CALERA, Ala. (CIRCA) - Herbal substance Kratom is illegal in six states and Washington, D.C., and the substance has gotten a less than warm welcome from federal agencies.
The Drug Enforcement Administration (DEA) had announced in 2016 their intent to make Kratom a schedule 1 drug, the same category as heroin, which could outright ban it in the United States.
The agency backed off soon after because of public outcry to reconsider.
But Alabama did not wait on the federal government to make a decision and made kratom illegal in 2016, and the state has proven just because one substance is banned, does not stop another substance from coming in and replacing it.
“Kratom, once the law went into effect, it basically disappeared. You can probably still find some in small quantities. Before it was at every gas station in this state. You’d walk in and it would be just racks and racks and racks. So now I won’t say it’s completely gone, but it’s not visual anymore," Paul Hayes, narcotics supervisor for the Alabama Bureau of Investigations, said.
Kratom is a plant from Southeast Asia that experts say is being used in the U.S. as an opioid substitute.
“You could just talk to people that were taking it on a regular basis and the desire and the need that they had for it really made it very clear that it had a high potential for addiction," Hayes said.
But kratom was not soon forgotten in Alabama after the ban went into effect. Caleigh Morris, who works in local Alabama smoke shop Calera Smoke and Vape Shop, said she often got requests for the substance after it was outlawed.
"The majority of our customers were people coming in and asking for kratom or where they could find it, who has it now since we don’t carry it anymore," said Morris.
She said the customers that came in asking for kratom were typically using the substance to help wean off of opioids or to help ease pain.
“It was mostly older people, our clients, and they really actually had back problems, actual problems that they were getting sick of getting prescribed pain medicine from their doctors," Morris said.
Morris said she supports legalizing kratom in the state because from what she saw, people were not using it to party or to get high, but to help manage pain.
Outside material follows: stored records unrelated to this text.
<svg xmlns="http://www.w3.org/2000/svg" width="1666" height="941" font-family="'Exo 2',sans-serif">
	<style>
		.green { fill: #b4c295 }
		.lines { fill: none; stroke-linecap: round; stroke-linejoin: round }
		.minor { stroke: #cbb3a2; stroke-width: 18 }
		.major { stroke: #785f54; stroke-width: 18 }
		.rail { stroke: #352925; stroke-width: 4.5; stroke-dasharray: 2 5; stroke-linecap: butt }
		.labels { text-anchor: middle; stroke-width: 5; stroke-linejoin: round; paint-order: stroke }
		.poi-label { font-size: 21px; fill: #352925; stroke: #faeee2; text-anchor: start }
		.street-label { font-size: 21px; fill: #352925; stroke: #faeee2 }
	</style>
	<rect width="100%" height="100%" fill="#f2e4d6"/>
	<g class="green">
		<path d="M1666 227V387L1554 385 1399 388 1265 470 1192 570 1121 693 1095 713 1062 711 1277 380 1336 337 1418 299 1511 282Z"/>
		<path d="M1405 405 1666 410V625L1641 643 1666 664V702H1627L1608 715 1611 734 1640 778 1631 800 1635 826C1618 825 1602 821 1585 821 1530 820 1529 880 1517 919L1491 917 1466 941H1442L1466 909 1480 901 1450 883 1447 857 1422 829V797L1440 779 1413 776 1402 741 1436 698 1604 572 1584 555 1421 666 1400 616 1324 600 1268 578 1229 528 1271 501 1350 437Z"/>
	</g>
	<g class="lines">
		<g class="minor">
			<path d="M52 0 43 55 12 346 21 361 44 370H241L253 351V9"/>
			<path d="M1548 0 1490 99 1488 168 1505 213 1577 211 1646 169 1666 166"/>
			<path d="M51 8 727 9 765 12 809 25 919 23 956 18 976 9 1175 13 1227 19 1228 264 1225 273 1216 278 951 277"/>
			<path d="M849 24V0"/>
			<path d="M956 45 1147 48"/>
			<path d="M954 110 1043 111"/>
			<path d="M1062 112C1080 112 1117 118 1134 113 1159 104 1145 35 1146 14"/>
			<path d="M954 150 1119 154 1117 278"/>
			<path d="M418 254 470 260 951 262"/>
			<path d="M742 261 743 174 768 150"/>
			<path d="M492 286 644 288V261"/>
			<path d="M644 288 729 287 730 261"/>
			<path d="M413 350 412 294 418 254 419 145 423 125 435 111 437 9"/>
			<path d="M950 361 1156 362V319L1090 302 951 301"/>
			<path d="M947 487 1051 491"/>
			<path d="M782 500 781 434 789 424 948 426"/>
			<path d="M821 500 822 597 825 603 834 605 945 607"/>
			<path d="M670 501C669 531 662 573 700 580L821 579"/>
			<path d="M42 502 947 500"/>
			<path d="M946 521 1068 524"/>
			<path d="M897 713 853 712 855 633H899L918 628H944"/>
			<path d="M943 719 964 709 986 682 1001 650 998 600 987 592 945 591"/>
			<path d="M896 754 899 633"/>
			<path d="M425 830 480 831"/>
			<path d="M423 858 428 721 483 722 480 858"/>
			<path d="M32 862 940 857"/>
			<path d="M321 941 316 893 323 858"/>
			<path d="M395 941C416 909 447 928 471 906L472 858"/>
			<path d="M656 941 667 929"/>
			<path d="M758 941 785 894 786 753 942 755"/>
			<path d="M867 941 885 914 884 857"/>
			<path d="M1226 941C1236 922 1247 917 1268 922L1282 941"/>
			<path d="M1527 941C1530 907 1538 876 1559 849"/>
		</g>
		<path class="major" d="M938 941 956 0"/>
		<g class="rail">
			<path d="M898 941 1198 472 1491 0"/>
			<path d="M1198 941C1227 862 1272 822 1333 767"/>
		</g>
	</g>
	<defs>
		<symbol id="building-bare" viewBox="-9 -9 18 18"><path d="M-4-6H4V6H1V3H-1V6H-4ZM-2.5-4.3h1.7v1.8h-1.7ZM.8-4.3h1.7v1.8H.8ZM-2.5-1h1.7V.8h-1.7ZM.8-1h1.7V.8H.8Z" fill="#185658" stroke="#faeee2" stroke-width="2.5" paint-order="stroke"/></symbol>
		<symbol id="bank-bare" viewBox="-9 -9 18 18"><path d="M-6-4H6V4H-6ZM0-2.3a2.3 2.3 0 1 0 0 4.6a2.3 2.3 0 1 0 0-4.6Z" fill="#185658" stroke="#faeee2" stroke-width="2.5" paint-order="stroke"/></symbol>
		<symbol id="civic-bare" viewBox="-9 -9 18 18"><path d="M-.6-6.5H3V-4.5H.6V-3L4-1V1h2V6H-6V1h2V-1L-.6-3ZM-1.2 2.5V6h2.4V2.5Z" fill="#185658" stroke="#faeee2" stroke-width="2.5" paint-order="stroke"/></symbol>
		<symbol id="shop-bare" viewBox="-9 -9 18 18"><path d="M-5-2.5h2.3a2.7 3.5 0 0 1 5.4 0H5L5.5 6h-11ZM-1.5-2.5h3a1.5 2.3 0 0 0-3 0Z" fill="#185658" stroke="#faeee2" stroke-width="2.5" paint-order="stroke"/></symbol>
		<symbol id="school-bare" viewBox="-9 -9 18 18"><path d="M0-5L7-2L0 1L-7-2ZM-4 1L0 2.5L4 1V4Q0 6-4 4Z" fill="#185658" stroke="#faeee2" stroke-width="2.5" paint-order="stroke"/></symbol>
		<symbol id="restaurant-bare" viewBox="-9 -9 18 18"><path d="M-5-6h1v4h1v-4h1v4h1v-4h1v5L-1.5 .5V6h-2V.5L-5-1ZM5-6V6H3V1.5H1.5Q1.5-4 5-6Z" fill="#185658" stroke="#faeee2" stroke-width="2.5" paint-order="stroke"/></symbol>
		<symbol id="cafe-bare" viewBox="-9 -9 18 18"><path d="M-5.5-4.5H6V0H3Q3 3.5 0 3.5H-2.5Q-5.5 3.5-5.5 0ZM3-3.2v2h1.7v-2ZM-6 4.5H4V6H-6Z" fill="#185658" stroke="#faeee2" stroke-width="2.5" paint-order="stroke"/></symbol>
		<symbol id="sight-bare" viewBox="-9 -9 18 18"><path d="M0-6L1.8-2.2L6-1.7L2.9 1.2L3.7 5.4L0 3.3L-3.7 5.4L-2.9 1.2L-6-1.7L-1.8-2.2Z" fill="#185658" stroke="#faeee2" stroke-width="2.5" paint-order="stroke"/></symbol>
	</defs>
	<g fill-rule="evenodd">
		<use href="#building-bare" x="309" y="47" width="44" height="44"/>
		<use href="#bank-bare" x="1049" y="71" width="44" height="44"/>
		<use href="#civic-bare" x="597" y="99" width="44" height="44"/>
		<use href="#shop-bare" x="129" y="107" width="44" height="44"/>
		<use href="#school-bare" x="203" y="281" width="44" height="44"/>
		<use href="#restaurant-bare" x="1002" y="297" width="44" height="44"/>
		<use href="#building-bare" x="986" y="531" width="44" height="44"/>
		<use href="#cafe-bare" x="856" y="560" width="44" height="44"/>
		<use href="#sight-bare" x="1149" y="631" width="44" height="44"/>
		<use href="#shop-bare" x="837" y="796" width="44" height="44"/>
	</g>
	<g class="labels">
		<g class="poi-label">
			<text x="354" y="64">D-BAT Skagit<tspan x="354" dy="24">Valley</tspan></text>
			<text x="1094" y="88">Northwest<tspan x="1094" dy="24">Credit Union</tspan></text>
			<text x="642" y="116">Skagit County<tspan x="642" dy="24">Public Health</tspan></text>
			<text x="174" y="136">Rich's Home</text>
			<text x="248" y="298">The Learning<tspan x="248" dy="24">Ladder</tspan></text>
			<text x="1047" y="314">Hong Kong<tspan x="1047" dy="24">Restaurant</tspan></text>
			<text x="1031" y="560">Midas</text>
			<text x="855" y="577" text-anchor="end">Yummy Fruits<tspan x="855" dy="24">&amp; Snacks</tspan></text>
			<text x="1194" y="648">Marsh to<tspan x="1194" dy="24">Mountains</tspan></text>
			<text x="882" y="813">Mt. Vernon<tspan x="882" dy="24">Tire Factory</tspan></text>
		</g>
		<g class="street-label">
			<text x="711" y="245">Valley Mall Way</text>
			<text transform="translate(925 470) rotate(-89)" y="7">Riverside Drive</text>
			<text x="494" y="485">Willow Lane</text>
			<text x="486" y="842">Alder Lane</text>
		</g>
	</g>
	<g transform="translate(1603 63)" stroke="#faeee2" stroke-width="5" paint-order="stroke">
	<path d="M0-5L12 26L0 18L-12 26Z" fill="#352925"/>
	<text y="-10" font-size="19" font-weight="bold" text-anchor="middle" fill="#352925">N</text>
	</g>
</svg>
“As long as there is pain and suffering in the world, people are going to be looking for ways to heal that and to help ease the pain a little. So I think if there is not kratom or there is not opioids, there is going to be something," Morris said.
And the next “something” has already hit the shelves in the state.
“There is a substance called tianaa which is the next kratom. It’s in gas stations now and its labeled and marketed as the new Kratom, so that’s the next thing, that’s the next battle we’ll have in the kratom corridor," Hayes said.
Morris said she has tried tianaa before.
“It feels very calming. It’s like a wam hug. It’s not like a high. It’s no mind high at all. It’s not mind altering at all. It’s just a body relaxant in my opinion," Morris said about trying tianaa.
"I believe that there are a few gas stations out here that carry it, and like I said, we used to but it’s too expensive," she continued.
The DEA told Circa the agency is still evaluating kratom and does not know when a scheduling decision will be made, but has kept kratom on their list of drugs of concern since 2011.
The Federal Drug Administration has also warned the public against using any products containing kratom.
Along with Alabama, Arkansas, Indiana, Tennessee, Vermont and Wisconsin have also passed laws against the substance.